--- Start of WORKING DATA ---

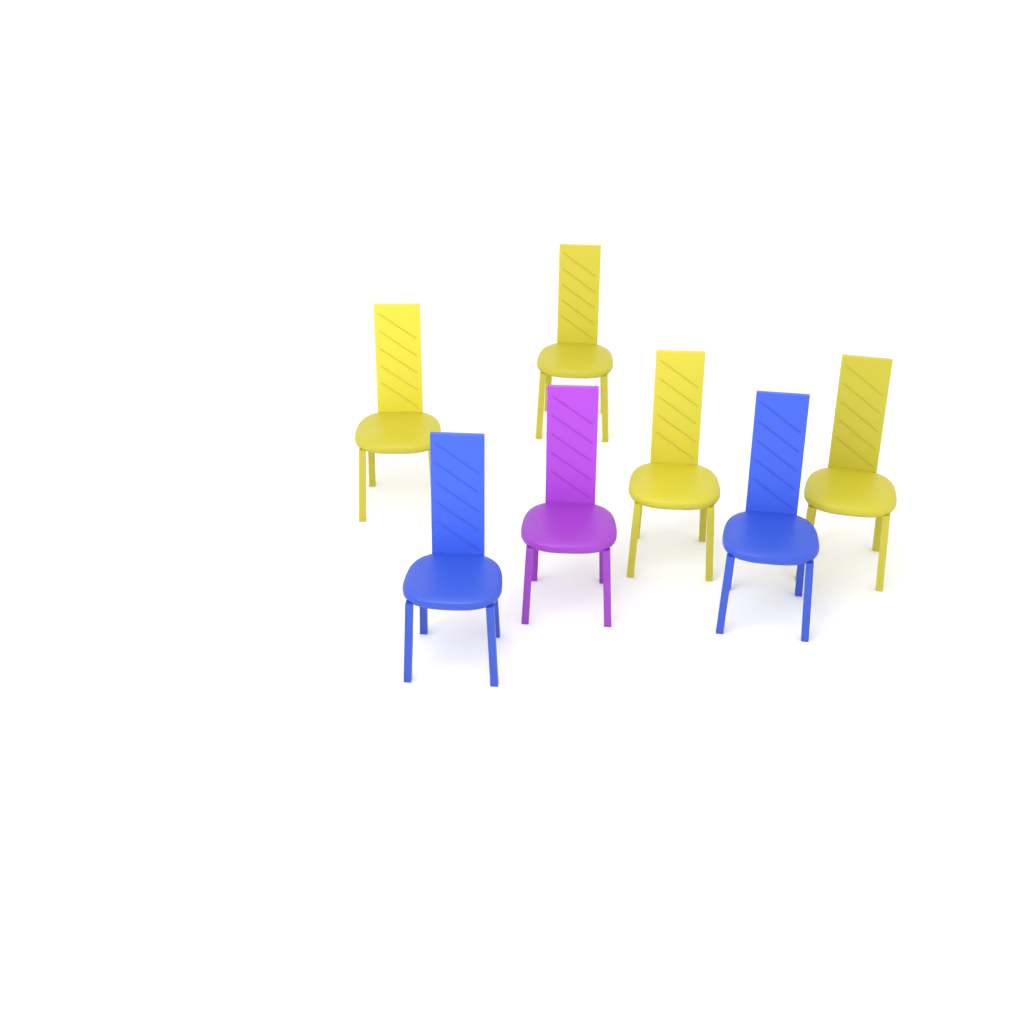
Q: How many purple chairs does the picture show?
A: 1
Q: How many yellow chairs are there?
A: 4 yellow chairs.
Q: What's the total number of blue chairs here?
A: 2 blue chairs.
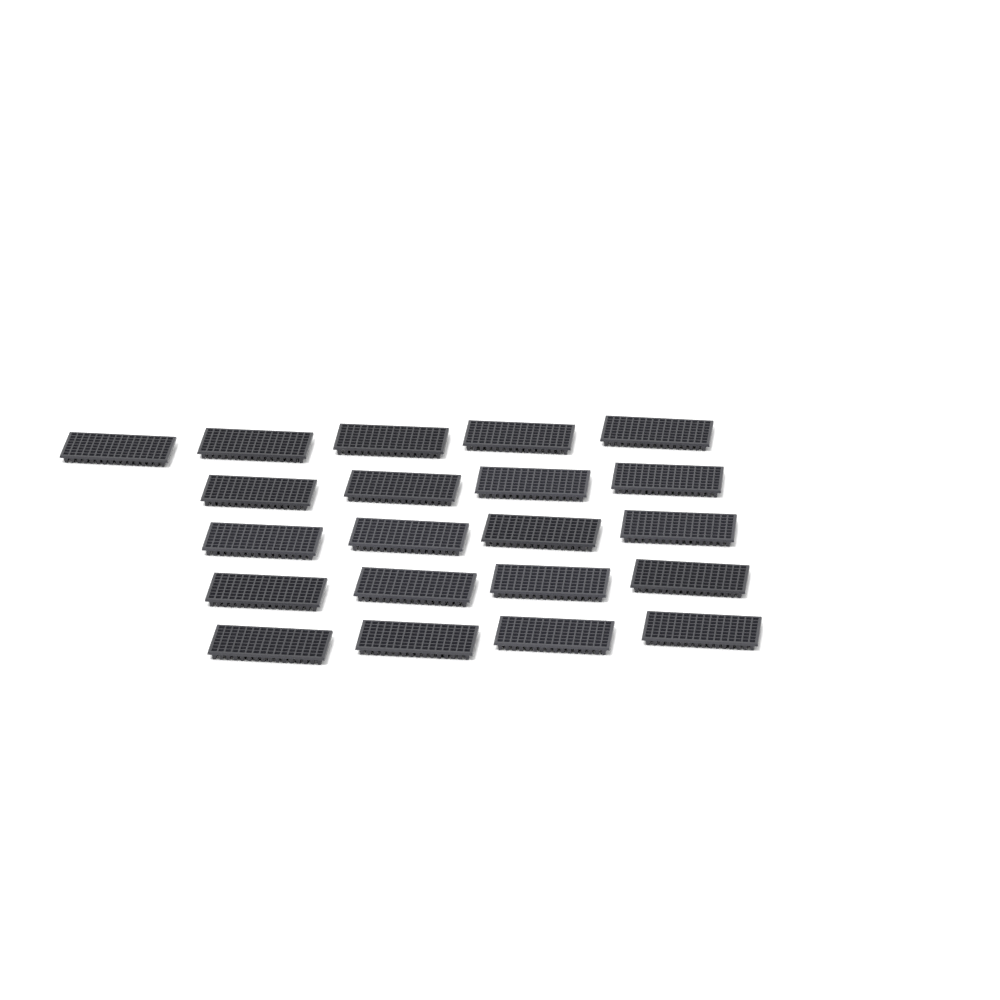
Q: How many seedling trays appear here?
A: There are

--- End of WORKING DATA ---

> [EXERCISE TASK]: Rewrite the entries above, changing every "chairs" to "seats" and leaving everything else as it stands. Omit the pictures.

> [COMPLETE OUTPUT]:
Q: How many purple seats does the picture show?
A: 1
Q: How many yellow seats are there?
A: 4 yellow seats.
Q: What's the total number of blue seats here?
A: 2 blue seats.
Q: How many seedling trays appear here?
A: There are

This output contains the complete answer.